Under the elder Khamenei, they still had to mostly adhere to his will as singular religious figure who also served as commander in chief of the armed forces, and was even above the head of state.
He empowered the Guards, and over time they became the tool and pillar of his rule.
The son does not have the same role – he is the supreme ruler in name only. He is now a creature of the Guards.
Khamenei the elder’s killing on the first day of the war created a void and an opportunity.
The Guards rallied behind Mojtaba in the succession struggle that ensued and played an instrumental role in his selection as Iran’s third supreme leader.
The Guards have multiple levers of power.
- The commander in chief is Brig. Gen. Ahmad Vahidi.
He saw talks with the United States as futile.
- Gen. Mohammad Bagher Zolghadr, the newly appointed head of the Supreme National Security Council, is a former hard-line commander of the Guards.

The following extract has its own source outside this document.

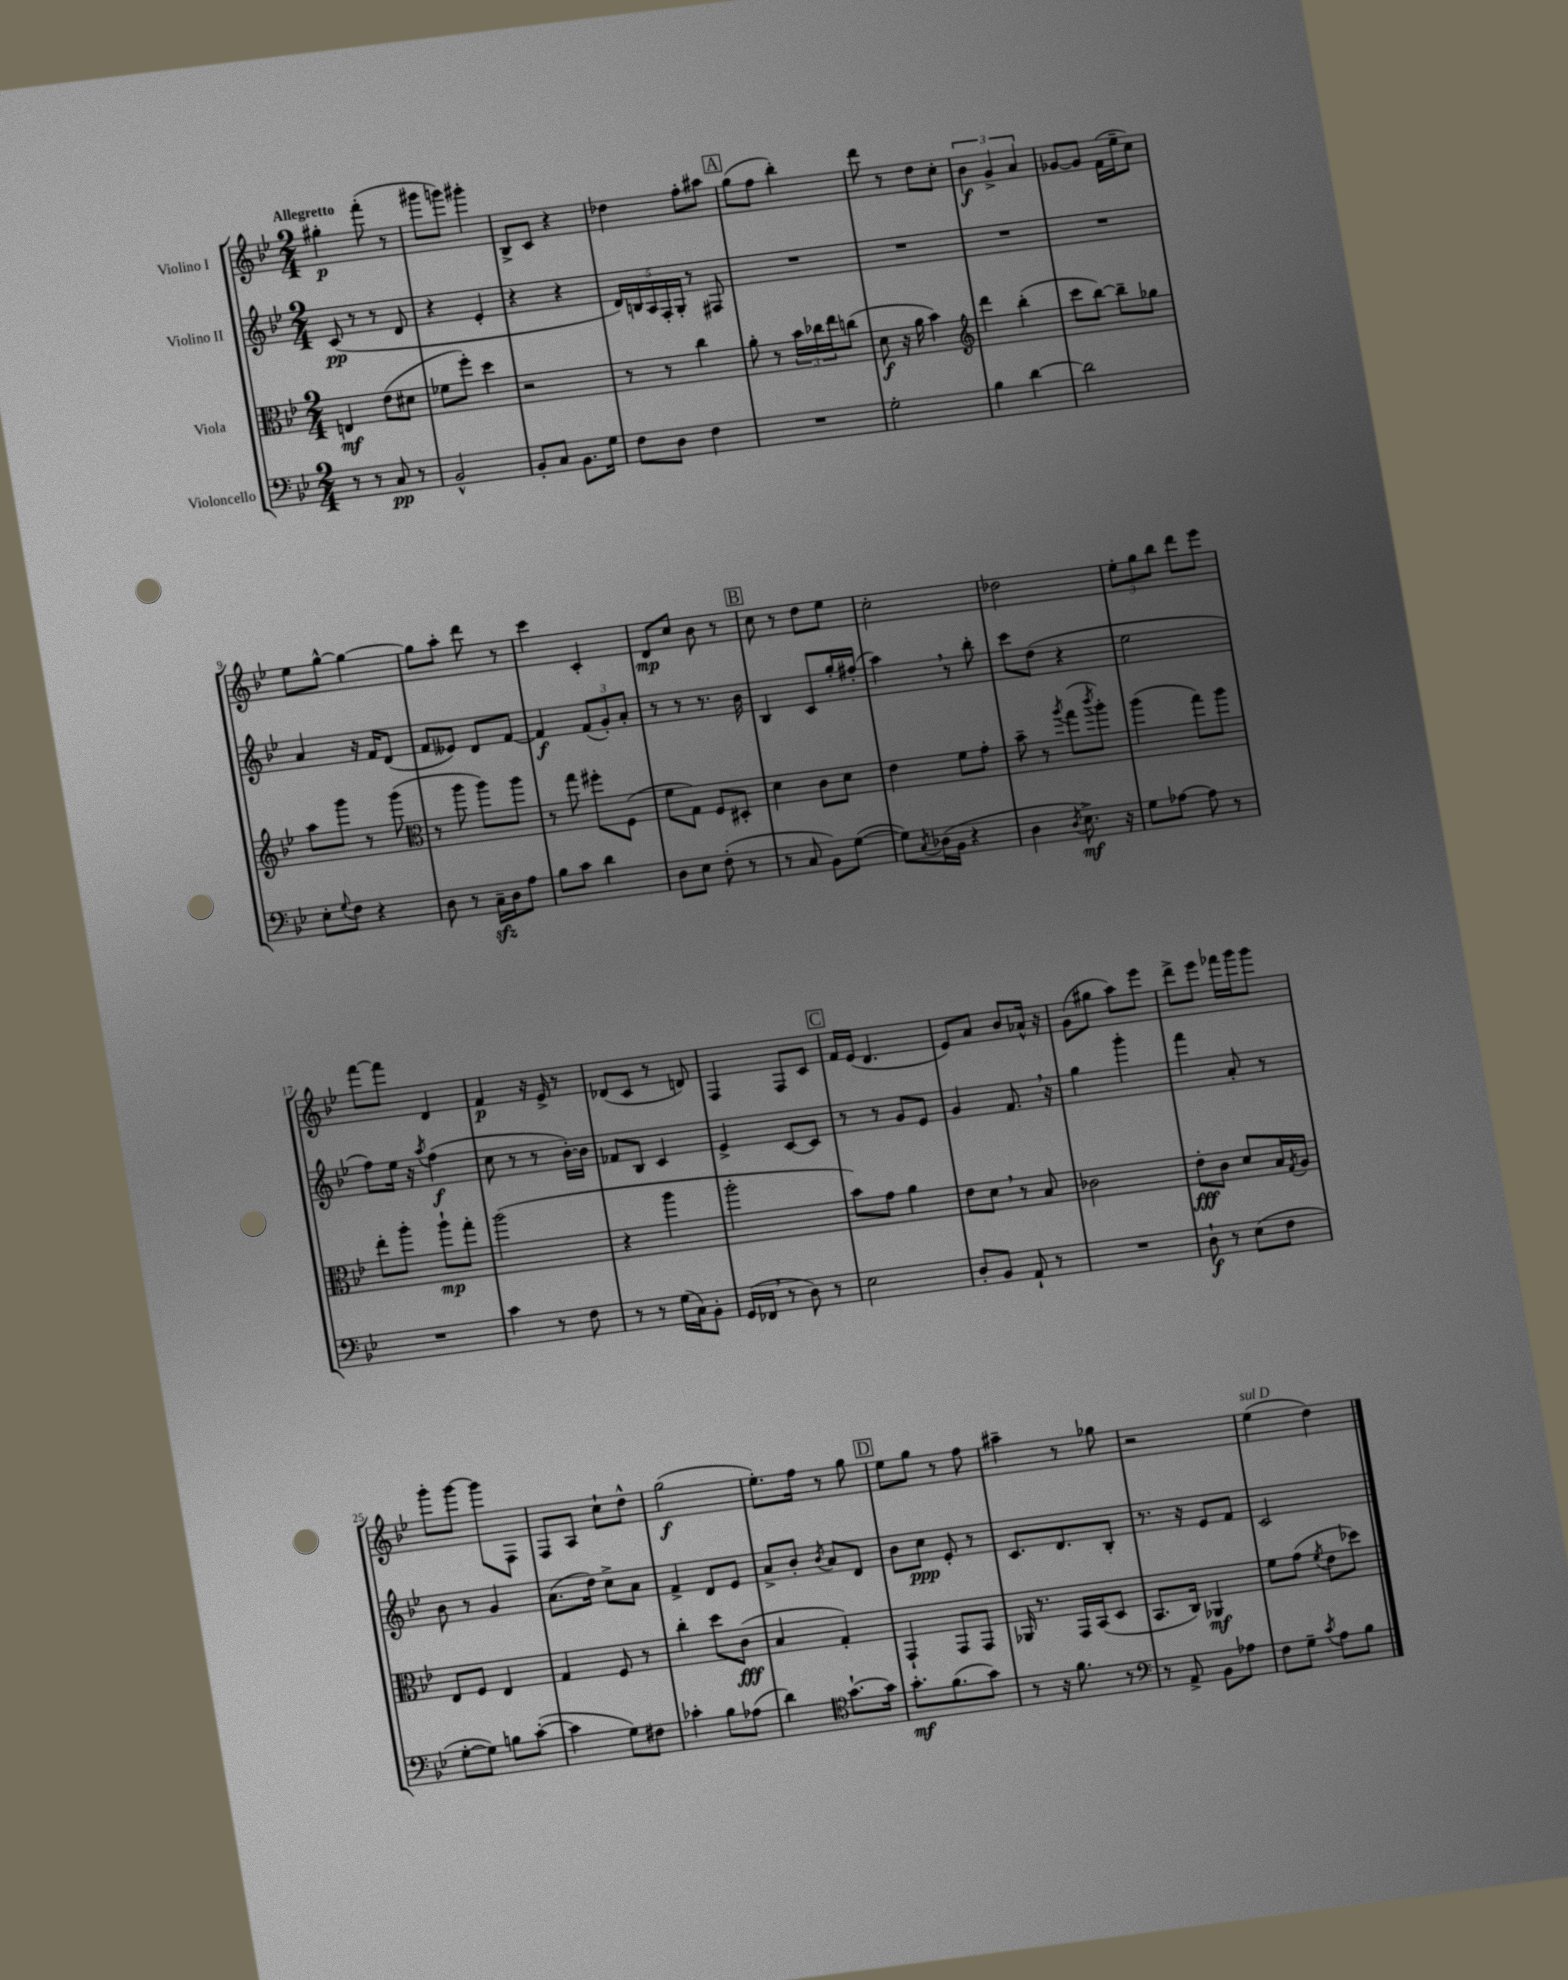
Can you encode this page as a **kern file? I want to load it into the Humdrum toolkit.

- Gen. Yahya Rahim Safavi, a commander, has served as the top military adviser to both father and son supreme leaders.
- Gen. Mohsen Rezaei commanded Mojtaba in the 1980s during the Iraq-Iran war, and has been called back from retirement.
Ghalibaf, the former Guards general is also a long-time friend.
Among Mojtaba’s close friends from the Habib Battalion (where he served) is the Guards’ former intelligence chief, the cleric Hossein Taeb.
These personal relationships are now playing heavily into the dynamic between Khamenei and the generals.
They are on a first-name basis and view one another as peers, not superior and subordinate, said Abdolreza Davari, the former senior adviser.
“Mojtaba is not supreme; he might be leader in name, but he is not supreme the way his father was,” said Ali Vaez, the Iran director of the International Crisis Group, who has extensive contacts in Iran.
Pakistan races to save US-Iran negotiations
Pakistan’s top political and military leadership are scrambling to reignite talks between the United States and Iran after Trump instructed his envoys not to travel to Islamabad for negotiations (AP/Associated Press, April 27).
After mounting tensions torpedoed a second round of talks between the US and Iran, the Iranian foreign minister Abbas Aragchi spent most of Sunday in Oman.
He has returned to Islamabad before departing for Moscow.
The whole point of the talks is fruitless because the Iranian civilian negotiators play only second fiddle to the hard-line generals.
These expect Trump to take a more serious stance on the problems:
- Trump must be more strenuous with Israeli prime minister Netanyahu with regard to Lebanon, Gaza and the occupied West Bank.
- He must show more flexibility in the Strait of Hormuz/Gulf of Oman by agreeing to stop the blockade of Iranian ports in return for Iran to opening up the Strait, i.e. ‘the blockade of the blockade must cease’.